Details on the Eight mattress

Talked to the customer service for the Eight mattresses and here is what I found
2" Synthetic Latex 3lb 12ILD - Guessing this more like a polyfoam layer and not latex
2" Visco Memory Foam 4lb 11ILD
2" 1.8lb Polyfoam 22ILD
4" 1.8lb Polyfoam 35ILD
All foams are CertiPUR-US but no details on factory location
Looks like the layers are good for someone with a weight below 250

Personally, I’m trying to figure out if it’s better to get a latex or memory foam mattress.

Hi jadespider,

The Eight Sleep mattress has been mentioned previously here on the forum. You can read more about it in post #44 here. They’ve expanded their lineup since that last post.

Your specifications are just a bit incorrect. The top layer is one of the new breed of what I term " high performance" polyfoams , and it is 2" of 12 ILD 3 lb density. They list is as “latex-like” on their web site, but it is polyfoam. Beneath that is 2" of 11 ILD 4 lb memory foam. Under this is a 2" piece of 22 ILD 1.8 lb poly foam and then a 4" piece of 35 ILD 1.8 lb polyfoam (these two layers are not memory foam as you had listed). These would be good quality materials for most, but I would provide a caution for someone in the “above 200 pounds or so range” with the 1.8 lb support core and the 4 lb memory foam. I’m not quite sure what you’re referencing regarding a BMI score of 250.

When choosing between latex and memory foam, like so many things, it can come down to simple personal preferences. Latex has an unusual combination of surface softness and deeper firmness/support that comes from its elasticity, it’s point elasticity (ability to conform to the shape of a body) and its compression modulus (the ability to get firmer faster with deeper compression than other types of foam). This means that it can enhance the pressure relieving layers above it because of its surface softness and point elasticity but it is also very supportive and can “stop” the heavier parts of the body from sinking in too deeply. It is also very resilient (it returns a high percentage of the energy of compression instead of absorbing it like memory foam which has very low resilience) so it can enhance the “feel” of the mattress by making it more responsive and more adaptable to different body profiles and sleeping positions rather than the less responsive feeling of memory foam or the stiffer and less adaptable characteristics of polyfoam. Latex is also a very durable material (it’s the most durable of all the foam types) so it can add to the durability of a mattress compared to other materials but the deeper layers of a mattress have less effect on mattress durability (a mattress will soften and break down from the top down) and more of an effect on performance and support/alignment so this would be less of a factor in its use. Some people prefer the more “buoyant” feel of latex, while others prefer the motion-deadening feel of memory foam. Regardless of what you choose, make sure you find out the information listed here so you can compare the quality of the materials and components to the durability guidelines here to make sure there are no lower quality materials or weak links in a mattress that would be a cause for concern relative to the durability and useful life of a mattress before making any purchase.

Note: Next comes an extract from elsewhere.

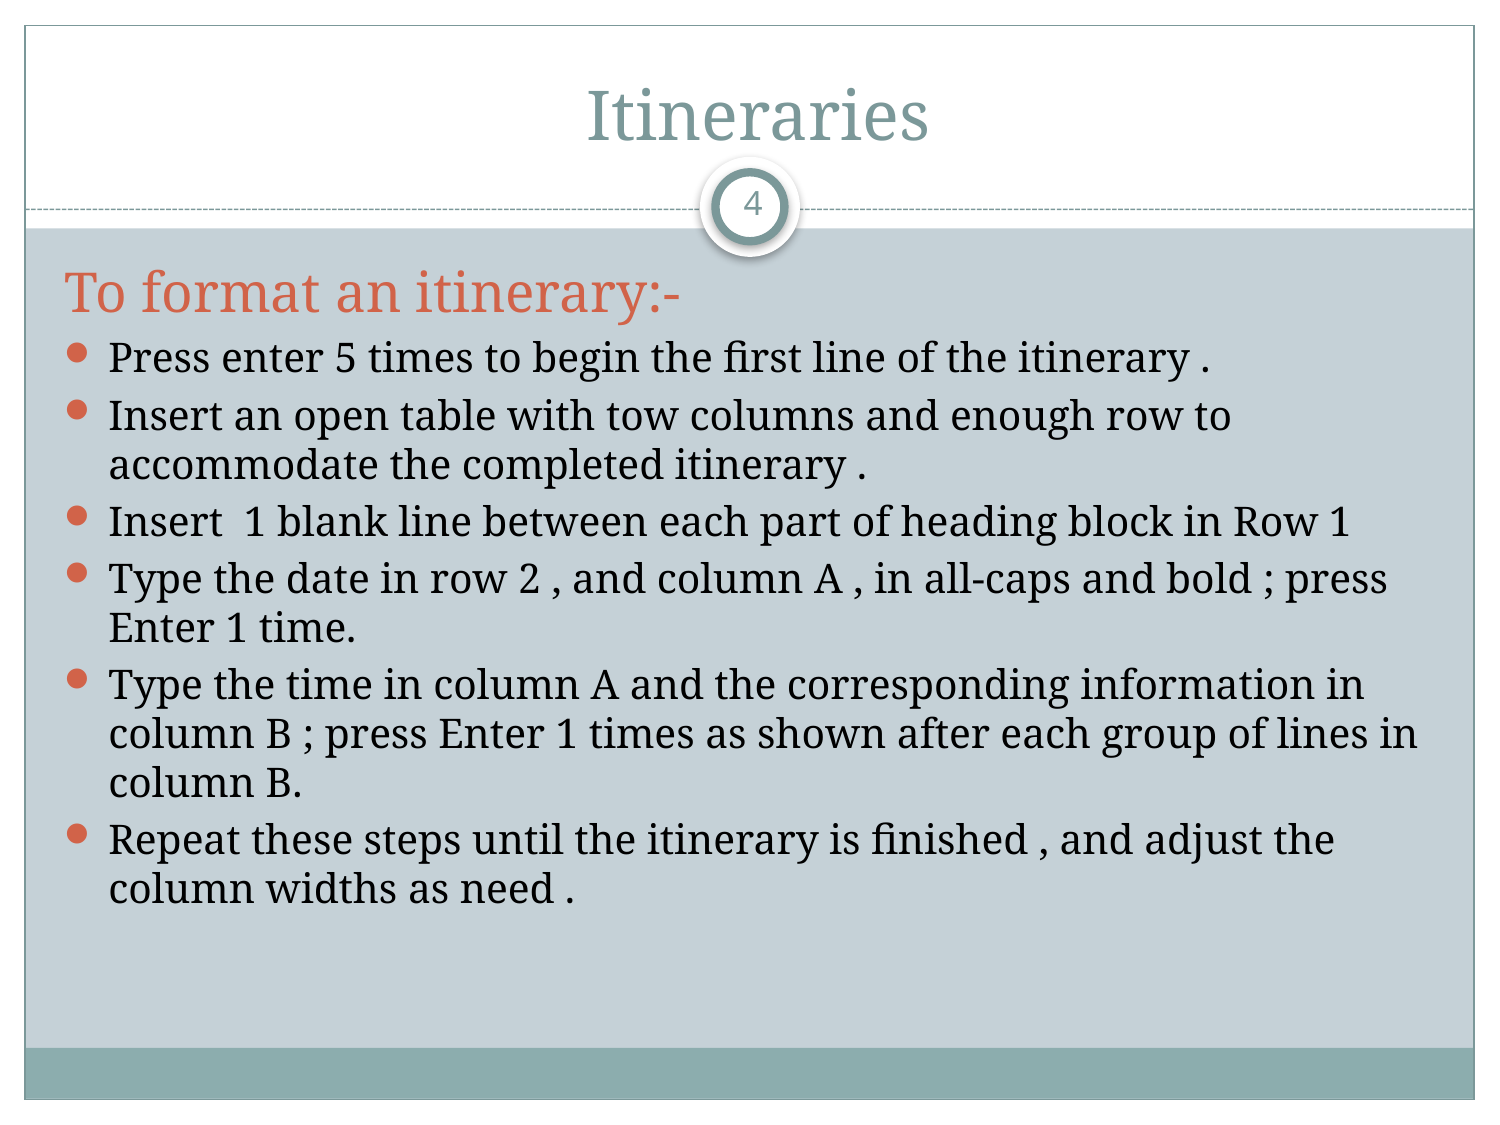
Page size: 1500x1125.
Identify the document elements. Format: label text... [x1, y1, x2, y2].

title Itineraries [49, 37, 1450, 162]
list To format an itinerary:- Press enter 5 times to begin the first line of the itinerary . Insert an open table with tow columns and enough row to accommodate the completed itinerary . Insert 1 blank line between each part of heading block in Row 1 Type the date in row 2 , and column A , in all-caps and bold ; press Enter 1 time. Type the time in column A and the corresponding information in column B ; press Enter 1 times as shown after each group of lines in column B. Repeat these steps until the itinerary is finished , and adjust the column widths as need . [49, 250, 1445, 1001]
slide_number 4 [715, 168, 791, 241]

Does this mean that the claims for the new foams such as Titan Flex claiming to be more durable than Latex are not true?

Hi Napper,

Durability can be measured in many different ways, and I can’t speak to the specific measurements made by different foam companies in their comparisons and their products and exactly how their tests were conducted, how they are evaluating durability, and exactly what types of foams they are using as their baselines for comparisons. You see this mostly with temperature coolness claims, but it is rare that specifics are given as to what foam is being compared to the foam being promoted. There are some very durable newer generation polyfoams that hold shape extremely well, and depending upon the test parameters, they can test out better than certain types/blends/brands of latex. The TitanFlex foam tested out better than latex in an accelerated age study, but it’s rare that the specifics of such studies (type of latex compared to, how strength and durability were measured) are provided in complete detail. So I don’t believe the claims are false. But overall, latex will tend to be the most durable foam type across the board.